Une image diffusée le 17 novembre 2023 par l'armée israélienne, montrant ce qu'elle affirme être l'entrée d'un tunnel du Hamas sous l'hôpital al-Chifa, dans la bande de Gaza. (ARMEE ISRAELIENNE / AFP)

Deux jours plus tard, l'armée a publié deux vidéos montrant l'intérieur de ce tunnel. Elle affirme qu'il a été découvert après l'explosion contrôlée d'un véhicule piégé situé dans un hangar de l'hôpital, rapporte le Guardian. Le sous-terrain, filmé par un robot, est situé à dix mètres de profondeur et s'étend sur 55 mètres de long, selon Tsahal. Au bout se trouve une porte blindée, "utilisée par les terroristes du Hamas pour empêcher les forces israéliennes d'entrer dans le centre de commandement", assure encore l'armée israélienne. La cellule de vérification de RFI confirme que l'entrée du tunnel se trouve bien sur le site de l'hôpital.

Des vidéos d'otages non authentifiées 

Les autorités israéliennes ont également diffusé, dimanche, des images de vidéosurveillance de l'établissement datées du 7 octobre. Selon un porte-parole de l'armée, elles montrent des otages capturés par le Hamas, lors des attaques contre l'Etat hébreu. On y voit notamment un homme blessé, entouré de plusieurs individus, dont certains sont armés.
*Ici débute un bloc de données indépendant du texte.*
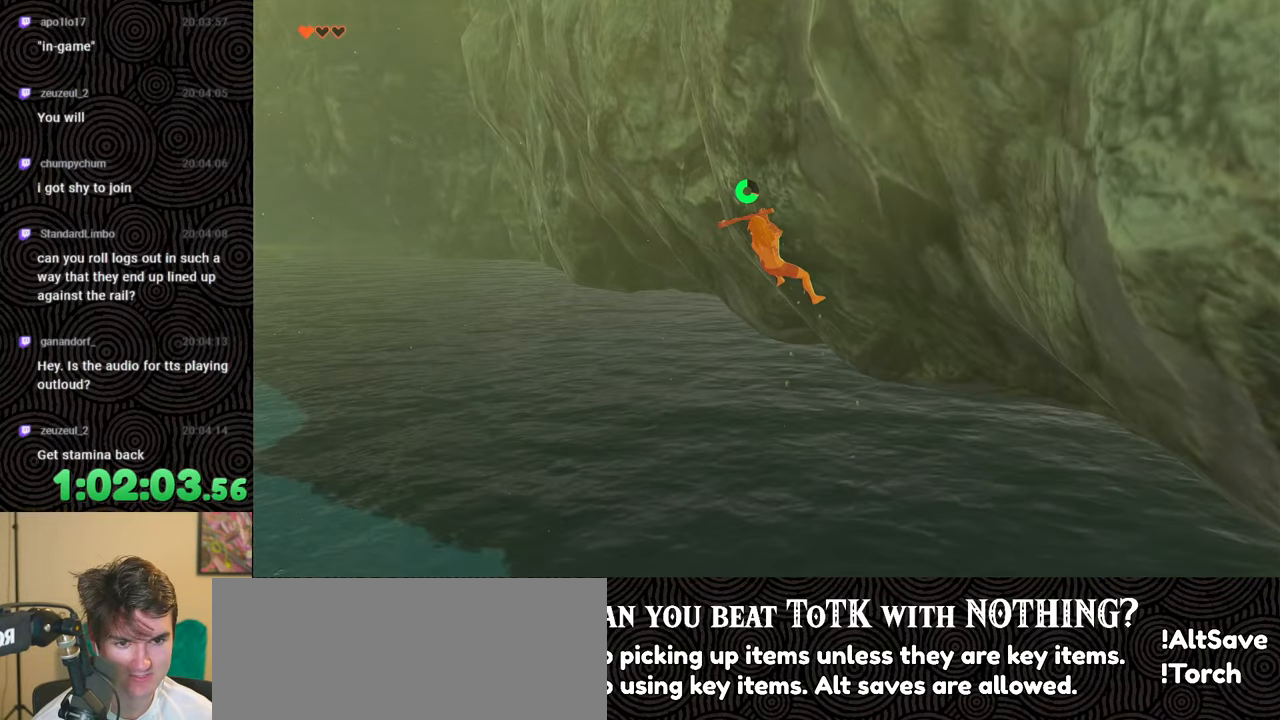
{"buttons": [], "left_stick": "left", "right_stick": "right", "events": [[250, "right_stick", "right"]]}
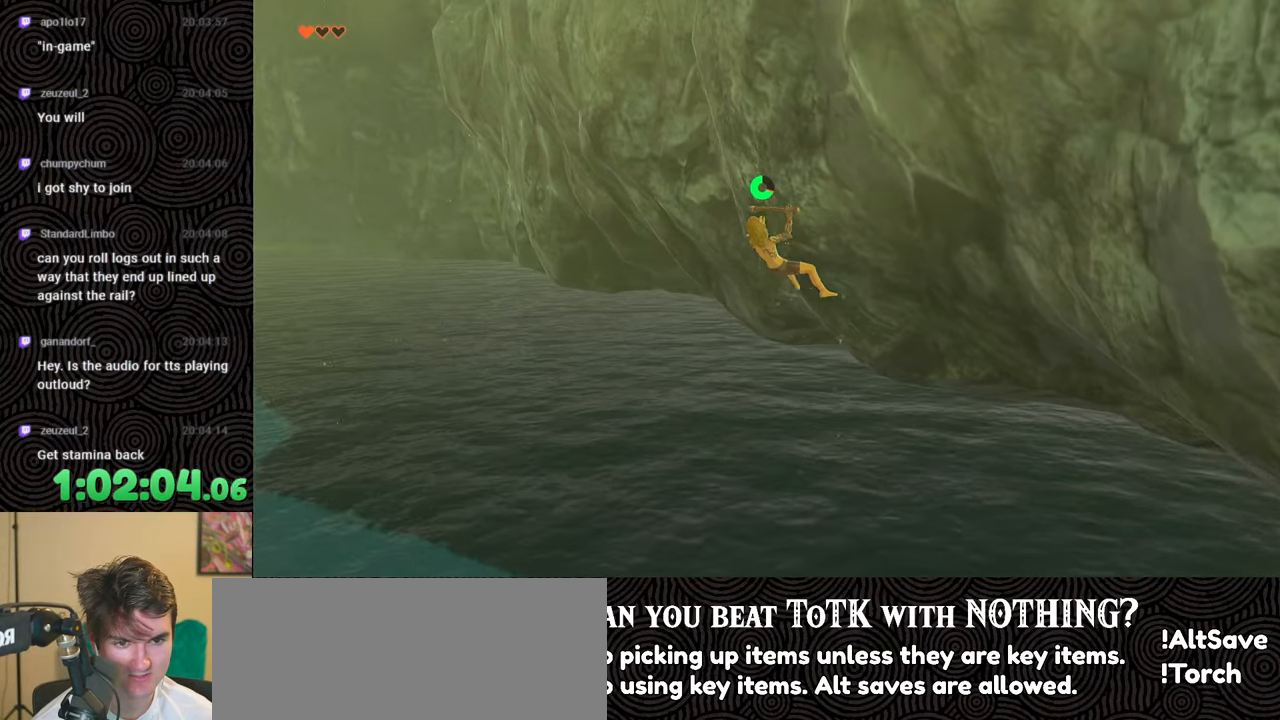
{"buttons": [], "left_stick": "left", "right_stick": "right", "events": []}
Cela "prouve que l'hôpital al-Chifa a été utilisé comme infrastructure par les terroristes", a affirmé le porte-parole de Tsahal.

Le Hamas assure, lui, avoir emmené des otages blessés par des frappes israéliennes dans cet établissement pour qu'ils y soient soignés, rapporte NBC. S'appuyant sur des photos d'archives, la chaîne américaine a pu confirmer qu'une des vidéos a été tournée au niveau de l'accueil de l'hôpital al-Chifa. Elle ne peut toutefois "pas vérifier la véracité de la date affichée sur les vidéos, quand elles ont été tournées ou qui apparaît sur ces images". Aucun autre média n'a, pour l'heure, pu authentifier ces vidéos de manière indépendante.

L'armée israélienne a déclaré lundi qu'elle poursuivait ses opérations de recherches pour mettre au jour le complexe sous-terrain du Hamas. "Pour le cas précis de l'hôpital al-Chifa, on n'a pas de preuves qui paraissent suffisantes du fameux réseau dont parle Israël depuis des semaines. Tout ce qu'on a, ce sont ces vidéos, ces images qui nous viennent d'une seule source, celle de l'armée israélienne", soulignait vendredi notre journaliste Louis Augry pour expliquer les doutes qui planent encore sur les révélations de Tel-Aviv. "Il faut garder en tête qu'on est ici dans de la communication de guerre, et qu'elle mérite d'être expliquée."